TO DO = Name every person mentioned in the text on the Internet and economic development below.

*** Opening of EXERCISE TEXT ***

According to Moore’s law (Moore), information technology represented by electronic information components and integrated circuits will continue to be updated [5]. Not only has the development of the Internet given birth to the development of a network economy, but also it has produced subversive changes in various industries [6]. In recent years, the extensive use of the Internet has produced a vast amount of data. Data are among the most useful tools in the Internet age. In fact, it has been noted that the Internet has entered the “Data Era” from the “Digital Era” [7]. Schumpeter pointed out that both endogenous R&D (Research and Development) investment and external technological shocks are driving forces of economic development [8]. Lucas argued that the accumulation of technological innovation, material objects, and human capital is an important driving force for economic growth [9]. The development of Internet technology can directly drive the development of network economy, promote the change of information circulation and payment mode, stimulate the development of other industries, and indirectly drive the economic development of other industries. Internet applications in the financial sector have a long history [10]. From the statistics in Figures 1(a) and 1(b), it can be seen that, with the development of the network economy, financial services such as online payment and online banking have expanded to the Internet. However, the number of users and usage of online stocks have not gradually increased with the development of the Internet economy, indicating that the role of Internet in the development of the financial industry is different from that in traditional industry, and financial development under Internet environment has different qualities.

*** Close of EXERCISE TEXT ***
*** Opening of SUPPLIED ENTRIES ***

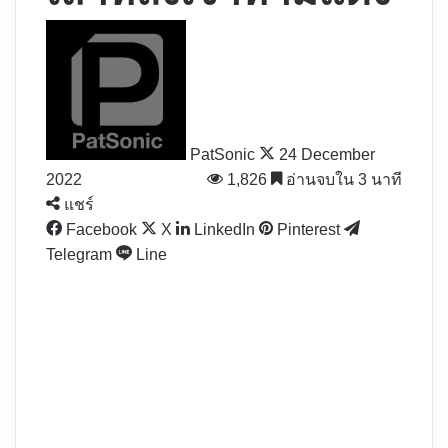
Follow
on
X
PatSonic
24 December
2022
1,826
อ่านจบใน 3 นาที
แชร์
Facebook
X
LinkedIn
Pinterest
Telegram
Line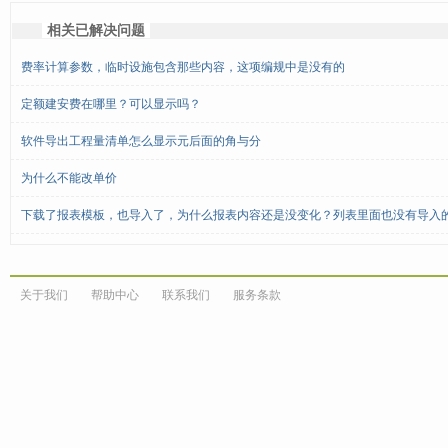
相关已解决问题
费率计算参数，临时设施包含那些内容，这项编规中是没有的
定额建安费在哪里？可以显示吗？
软件导出工程量清单怎么显示元后面的角与分
为什么不能改单价
下载了报表模板，也导入了，为什么报表内容还是没变化？列表里面也没有导入
关于我们
帮助中心
联系我们
服务条款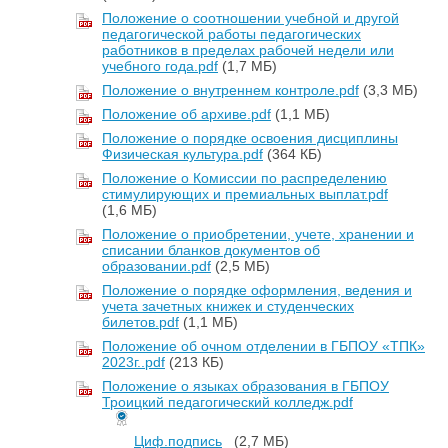
Положение о соотношении учебной и другой
педагогической работы педагогических
работников в пределах рабочей недели или
учебного года.pdf
(1,7 МБ)
Положение о внутреннем контроле.pdf
(3,3 МБ)
Положение об архиве.pdf
(1,1 МБ)
Положение о порядке освоения дисциплины
Физическая культура.pdf
(364 КБ)
Положение о Комиссии по распределению
стимулирующих и премиальных выплат.pdf
(1,6 МБ)
Положение о приобретении, учете, хранении и
списании бланков документов об
образовании.pdf
(2,5 МБ)
Положение о порядке оформления, ведения и
учета зачетных книжек и студенческих
билетов.pdf
(1,1 МБ)
Положение об очном отделении в ГБПОУ «ТПК»
2023г..pdf
(213 КБ)
Положение о языках образования в ГБПОУ
Троицкий педагогический колледж.pdf
Циф.подпись
(2,7 МБ)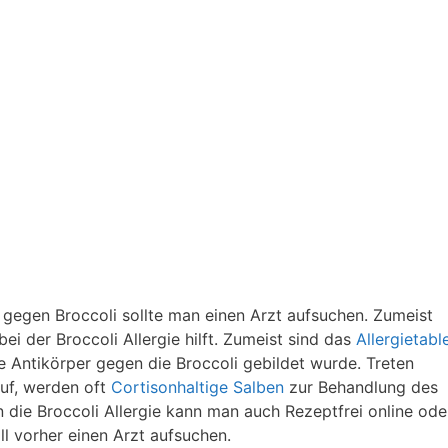
 gegen Broccoli sollte man einen Arzt aufsuchen. Zumeist
ei der Broccoli Allergie hilft. Zumeist sind das
Allergietabl
 Antikörper gegen die Broccoli gebildet wurde. Treten
uf, werden oft
Cortisonhaltige Salben
zur Behandlung des
die Broccoli Allergie kann man auch Rezeptfrei online oder
ll vorher einen Arzt aufsuchen.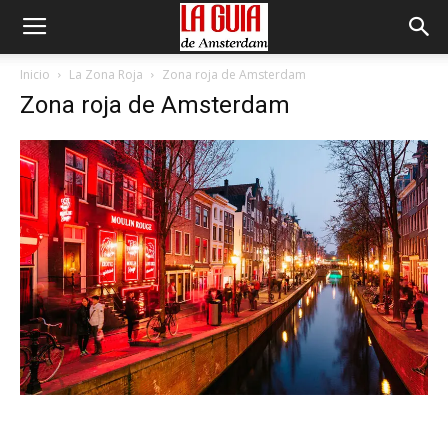
Inicio
La Zona Roja
Zona roja de Amsterdam
Zona roja de Amsterdam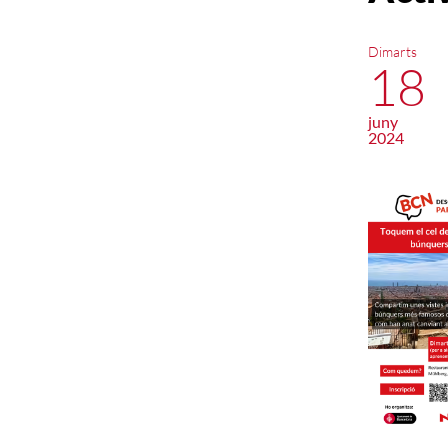
Dimarts
18
juny
2024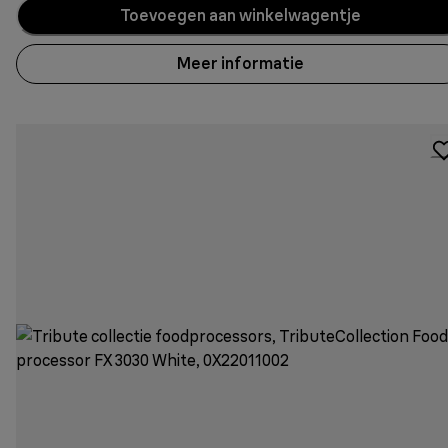
Toevoegen aan winkelwagentje
Meer informatie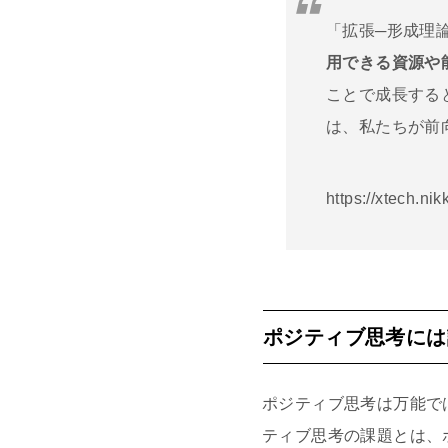
「拡張─形成理論」br
用できる資源や
ことで成長する
は、私たちが前
https://xtech.n
ポジティブ思考には
ポジティブ思考は万能で
ティブ思考の課題とは、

*** Close of SUPPLIED ENTRIES ***

EXPECTED ANSWER = Moore, Schumpeter, Lucas